With greater efficiency, Elmer has increased its throughput, necessitating more shifts, and by extension, more jobs.
“If you're able to grow as a company, employment is only positively affected, and the jobs that you have are higher-paying positions,” Nelson said. “I like to dispel the myth, at least in what we do, that automation is taking jobs away. That's not my experience at all.”
Kettle Award and teamwork
Nelson said he never anticipated receiving the Kettle Award, but he’s been nominated twice — once in 2015 and again five years later. Like many previous nominees and recipients, Nelson felt disbelief.
“When I started in the industry, I would go to the Kettle Awards,” he said. “The people receiving these awards are people I look up to, people I emulated. I never ever dreamed that I would even be considered for something like the Kettle Award… The first phone call I ever got for a nomination, I was like, ‘I'm not in the same group of these people.’ To be nominated was awesome.”

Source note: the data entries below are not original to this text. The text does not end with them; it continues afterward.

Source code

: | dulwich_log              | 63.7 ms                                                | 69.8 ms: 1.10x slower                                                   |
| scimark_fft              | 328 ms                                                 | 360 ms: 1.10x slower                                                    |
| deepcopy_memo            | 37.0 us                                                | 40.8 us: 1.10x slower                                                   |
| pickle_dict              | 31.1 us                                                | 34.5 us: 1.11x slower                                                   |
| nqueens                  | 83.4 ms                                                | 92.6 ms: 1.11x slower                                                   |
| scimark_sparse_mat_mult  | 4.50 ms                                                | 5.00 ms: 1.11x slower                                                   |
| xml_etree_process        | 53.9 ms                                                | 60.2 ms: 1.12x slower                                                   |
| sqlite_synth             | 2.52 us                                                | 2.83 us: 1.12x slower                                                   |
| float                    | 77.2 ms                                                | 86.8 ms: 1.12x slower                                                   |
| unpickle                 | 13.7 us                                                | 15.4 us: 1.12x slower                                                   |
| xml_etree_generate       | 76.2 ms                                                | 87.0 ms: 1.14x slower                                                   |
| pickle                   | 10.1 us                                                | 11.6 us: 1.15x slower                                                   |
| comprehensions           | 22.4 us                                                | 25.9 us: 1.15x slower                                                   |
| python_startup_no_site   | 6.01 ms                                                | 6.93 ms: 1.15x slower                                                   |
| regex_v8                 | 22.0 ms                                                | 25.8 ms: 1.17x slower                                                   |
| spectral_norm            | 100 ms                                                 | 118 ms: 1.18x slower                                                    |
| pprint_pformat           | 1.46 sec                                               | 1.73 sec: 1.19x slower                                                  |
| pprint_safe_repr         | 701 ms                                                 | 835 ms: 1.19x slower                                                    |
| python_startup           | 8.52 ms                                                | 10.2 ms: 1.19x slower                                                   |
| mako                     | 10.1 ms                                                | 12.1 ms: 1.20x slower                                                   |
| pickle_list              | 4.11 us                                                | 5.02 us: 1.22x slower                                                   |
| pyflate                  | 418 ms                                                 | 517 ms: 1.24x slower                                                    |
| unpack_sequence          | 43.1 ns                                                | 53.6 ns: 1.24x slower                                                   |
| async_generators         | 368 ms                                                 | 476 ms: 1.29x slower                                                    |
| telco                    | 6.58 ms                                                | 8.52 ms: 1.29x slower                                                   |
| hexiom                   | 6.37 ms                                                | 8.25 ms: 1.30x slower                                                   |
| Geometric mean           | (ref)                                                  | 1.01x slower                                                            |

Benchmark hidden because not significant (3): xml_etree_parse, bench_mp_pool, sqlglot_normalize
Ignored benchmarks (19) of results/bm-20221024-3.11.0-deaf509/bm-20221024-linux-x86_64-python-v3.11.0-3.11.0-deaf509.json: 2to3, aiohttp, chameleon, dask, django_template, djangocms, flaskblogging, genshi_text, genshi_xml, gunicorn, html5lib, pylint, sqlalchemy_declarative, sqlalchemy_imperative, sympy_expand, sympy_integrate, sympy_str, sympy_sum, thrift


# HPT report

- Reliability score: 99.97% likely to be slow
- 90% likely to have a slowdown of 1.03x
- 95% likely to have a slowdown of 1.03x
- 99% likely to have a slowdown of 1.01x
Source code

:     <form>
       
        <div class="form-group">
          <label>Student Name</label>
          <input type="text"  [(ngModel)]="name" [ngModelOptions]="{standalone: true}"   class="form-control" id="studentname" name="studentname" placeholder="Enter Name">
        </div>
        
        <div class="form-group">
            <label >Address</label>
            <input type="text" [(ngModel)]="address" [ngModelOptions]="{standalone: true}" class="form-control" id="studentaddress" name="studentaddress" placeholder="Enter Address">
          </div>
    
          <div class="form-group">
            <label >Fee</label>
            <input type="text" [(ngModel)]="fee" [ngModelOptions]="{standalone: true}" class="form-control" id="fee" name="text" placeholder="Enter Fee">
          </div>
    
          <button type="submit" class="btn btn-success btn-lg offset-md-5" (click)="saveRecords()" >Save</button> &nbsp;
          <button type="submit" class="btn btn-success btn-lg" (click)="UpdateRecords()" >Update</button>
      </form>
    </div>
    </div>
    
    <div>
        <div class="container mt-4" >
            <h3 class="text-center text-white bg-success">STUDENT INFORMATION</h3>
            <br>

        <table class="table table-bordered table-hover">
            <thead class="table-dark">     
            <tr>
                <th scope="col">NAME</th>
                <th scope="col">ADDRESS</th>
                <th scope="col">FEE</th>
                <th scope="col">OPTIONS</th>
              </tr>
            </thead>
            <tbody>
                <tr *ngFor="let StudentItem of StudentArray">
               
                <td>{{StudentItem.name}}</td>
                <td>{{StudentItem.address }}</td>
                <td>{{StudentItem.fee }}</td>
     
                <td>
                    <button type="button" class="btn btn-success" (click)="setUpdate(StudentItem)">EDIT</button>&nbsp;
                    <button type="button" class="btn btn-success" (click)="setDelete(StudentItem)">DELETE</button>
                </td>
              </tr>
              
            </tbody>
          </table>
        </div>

Nelson, along with 2020 nominees Judy Hilliard McCarthy, former owner of Hilliards Chocolates, and Mark Schlott, executive VP and COO, R.M. Palmer Company, has the distinction of experiencing the longest nomination period ever. Candy Industry postponed the Kettle Award ceremony in 2020 and 2021 because of the COVID-19 pandemic.
While Nelson said he and the nominees joked that perhaps their grandkids could attend the ceremony, the postponements underscore how much changed during the pandemic, including the ability to travel to industry events.
“It made it that much more special than when it happened,” he said. “It represents a lot of different things, and two of them are just normalcy and the opportunity to be with good friends.”
Nelson said the Elmer team pulled together throughout the pandemic, completing their orders during two difficult years. The award, Nelson said, is not so much about the individual as it is about the accomplishments of the Elmer team.
“The Kettle Award is sitting right on our receptionist's desk when you walk in, and it says on there that the recipient is the team at Elmer Chocolate,” he said. “I'm grateful to have the team of people that I have here and that we've been able to do what we do. It's really a recognition of what we've achieved as a team. It’s very special to be able to share it with them.”